Afterward, Wolverine attempts to kill Mikel as well as to avenge Nanjiwarra but Nick stops him by revealing that Nanjiwarra was the person who leaked the information to D'Alexis and her allies because he had been the victim of racism in S.H.I.E.L.D. Even though they had put a stop to it the damage was already done and Nanjiwarra betrayed them. In the end Nick decides to attempt to help his son recover from his lifetime of brainwashing and Wolverine wishes him luck.

==Collected editions==
The Scorpio Connection has been reprinted in the following trade paperbacks:

| Title | Material collected | Publication date | ISBN |
|---|---|---|---|
| Wolverine & Nick Fury: Scorpio | Wolverine/Nick Fury: The Scorpio Connection Wolverine: Bloody Choices Wolverine/Nick Fury: Scorpio Rising | April 4, 2012 | 978-0785153481 |
| Wolverine Epic Collection Vol. 2 - Back to Basics | Wolverine (vol. 2) #17–30; Wolverine/Nick Fury: The Scorpio Connection; Wolverine: The Jungle Adventure | March 2019 | 978-1302916091 |

==Reception==
Andrew Young of Geek Hard placed the story as one of the best Nick Fury stories ever. Young stated that the story took the "team up" dynamic and made it enjoyable again. He also stated that the story transcends the trappings of its genre and gives the reader a smart mystery that slowly unravels around the characters. He also stated that it was arguably one of Goodwin's best tales and probably the finest work from Chaykin. He finished by saying that the plot holds up even with its soap opera-like conclusion and that it was lightning in a bottle as attempts to recreate this dynamic with these characters have never resulted in great success in his opinion.

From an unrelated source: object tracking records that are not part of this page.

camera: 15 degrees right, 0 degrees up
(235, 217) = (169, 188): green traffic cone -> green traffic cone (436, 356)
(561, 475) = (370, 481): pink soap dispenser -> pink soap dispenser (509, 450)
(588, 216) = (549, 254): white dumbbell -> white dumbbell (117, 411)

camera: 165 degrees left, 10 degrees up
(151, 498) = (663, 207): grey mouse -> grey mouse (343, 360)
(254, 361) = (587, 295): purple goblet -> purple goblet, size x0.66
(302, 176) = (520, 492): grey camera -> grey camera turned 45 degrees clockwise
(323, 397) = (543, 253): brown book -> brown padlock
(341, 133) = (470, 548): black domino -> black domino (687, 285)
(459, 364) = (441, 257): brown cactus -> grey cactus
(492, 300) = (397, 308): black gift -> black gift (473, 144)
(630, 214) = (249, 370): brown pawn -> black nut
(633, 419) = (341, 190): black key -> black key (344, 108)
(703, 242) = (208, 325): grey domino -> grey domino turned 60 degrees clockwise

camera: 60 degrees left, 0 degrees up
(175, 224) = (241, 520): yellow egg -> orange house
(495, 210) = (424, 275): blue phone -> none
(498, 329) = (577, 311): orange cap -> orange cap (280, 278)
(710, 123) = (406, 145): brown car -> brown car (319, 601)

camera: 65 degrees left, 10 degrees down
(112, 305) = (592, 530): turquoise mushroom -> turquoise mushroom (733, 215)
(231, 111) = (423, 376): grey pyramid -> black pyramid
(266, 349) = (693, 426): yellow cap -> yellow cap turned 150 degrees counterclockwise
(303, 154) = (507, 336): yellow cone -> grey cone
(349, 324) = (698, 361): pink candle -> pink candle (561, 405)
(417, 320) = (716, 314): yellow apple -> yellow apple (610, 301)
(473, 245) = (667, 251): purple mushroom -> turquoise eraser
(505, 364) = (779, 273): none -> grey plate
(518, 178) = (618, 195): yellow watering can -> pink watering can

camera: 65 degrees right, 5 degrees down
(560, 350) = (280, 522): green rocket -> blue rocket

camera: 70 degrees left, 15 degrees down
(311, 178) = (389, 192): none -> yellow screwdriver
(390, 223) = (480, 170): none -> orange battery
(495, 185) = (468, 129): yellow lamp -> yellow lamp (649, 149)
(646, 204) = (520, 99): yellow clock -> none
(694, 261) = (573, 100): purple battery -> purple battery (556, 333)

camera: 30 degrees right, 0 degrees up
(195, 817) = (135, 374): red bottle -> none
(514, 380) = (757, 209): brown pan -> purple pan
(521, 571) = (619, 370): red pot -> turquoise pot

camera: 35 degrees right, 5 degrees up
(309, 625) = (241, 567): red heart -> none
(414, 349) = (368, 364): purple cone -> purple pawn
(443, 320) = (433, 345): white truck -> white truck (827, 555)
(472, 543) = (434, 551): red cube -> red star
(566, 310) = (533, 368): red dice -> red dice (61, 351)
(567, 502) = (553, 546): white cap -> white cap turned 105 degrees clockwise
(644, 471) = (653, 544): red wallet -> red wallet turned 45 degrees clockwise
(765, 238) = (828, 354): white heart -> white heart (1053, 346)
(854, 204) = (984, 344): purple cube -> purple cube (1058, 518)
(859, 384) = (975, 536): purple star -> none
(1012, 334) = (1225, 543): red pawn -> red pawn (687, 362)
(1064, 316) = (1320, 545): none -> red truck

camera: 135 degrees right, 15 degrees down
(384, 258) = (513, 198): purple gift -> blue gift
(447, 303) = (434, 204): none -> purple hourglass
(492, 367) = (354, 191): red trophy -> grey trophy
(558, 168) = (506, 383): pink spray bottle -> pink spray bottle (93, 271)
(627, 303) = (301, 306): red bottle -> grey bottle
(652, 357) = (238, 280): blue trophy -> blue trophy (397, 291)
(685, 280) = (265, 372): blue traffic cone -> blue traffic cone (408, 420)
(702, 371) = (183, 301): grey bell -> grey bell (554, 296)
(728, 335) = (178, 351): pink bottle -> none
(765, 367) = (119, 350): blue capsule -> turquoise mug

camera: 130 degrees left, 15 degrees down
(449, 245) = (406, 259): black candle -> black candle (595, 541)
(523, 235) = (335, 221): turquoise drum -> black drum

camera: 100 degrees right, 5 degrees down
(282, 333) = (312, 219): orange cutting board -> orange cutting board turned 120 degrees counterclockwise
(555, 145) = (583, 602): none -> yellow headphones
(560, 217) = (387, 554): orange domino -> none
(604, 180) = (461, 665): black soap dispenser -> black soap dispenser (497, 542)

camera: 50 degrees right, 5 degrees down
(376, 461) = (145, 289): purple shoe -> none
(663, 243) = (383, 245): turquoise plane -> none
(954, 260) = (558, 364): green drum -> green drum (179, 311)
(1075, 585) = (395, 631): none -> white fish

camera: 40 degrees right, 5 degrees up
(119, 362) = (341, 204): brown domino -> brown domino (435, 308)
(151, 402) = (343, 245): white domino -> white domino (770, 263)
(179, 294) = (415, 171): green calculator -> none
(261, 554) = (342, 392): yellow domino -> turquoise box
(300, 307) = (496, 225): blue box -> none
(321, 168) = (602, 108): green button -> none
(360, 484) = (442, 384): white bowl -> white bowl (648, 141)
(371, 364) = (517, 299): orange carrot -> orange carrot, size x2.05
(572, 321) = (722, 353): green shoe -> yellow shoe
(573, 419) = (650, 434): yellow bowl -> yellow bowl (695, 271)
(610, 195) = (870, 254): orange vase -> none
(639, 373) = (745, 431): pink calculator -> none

Win Wiacek of Now Read This described the book as less than the sum of its parts but stated that it was still immensely readable. A reviewer from Alien Bee Entertainment stated that Goodwin weaved a surprisingly mature tale of two men whose pasts have come back to haunt them and that the story moved at a brisk pace, and that when it came to the action, Goodwin did not hold the characters back. He said that Chaykin conveyed the action and the scenes of conversation with equal appeal.

Marc Buxton of Den of Geek stated that the book is an almost forgotten gem, and that people should be rediscovering it. The book was ranked 25 on Diamonds sales from trades in February 1995.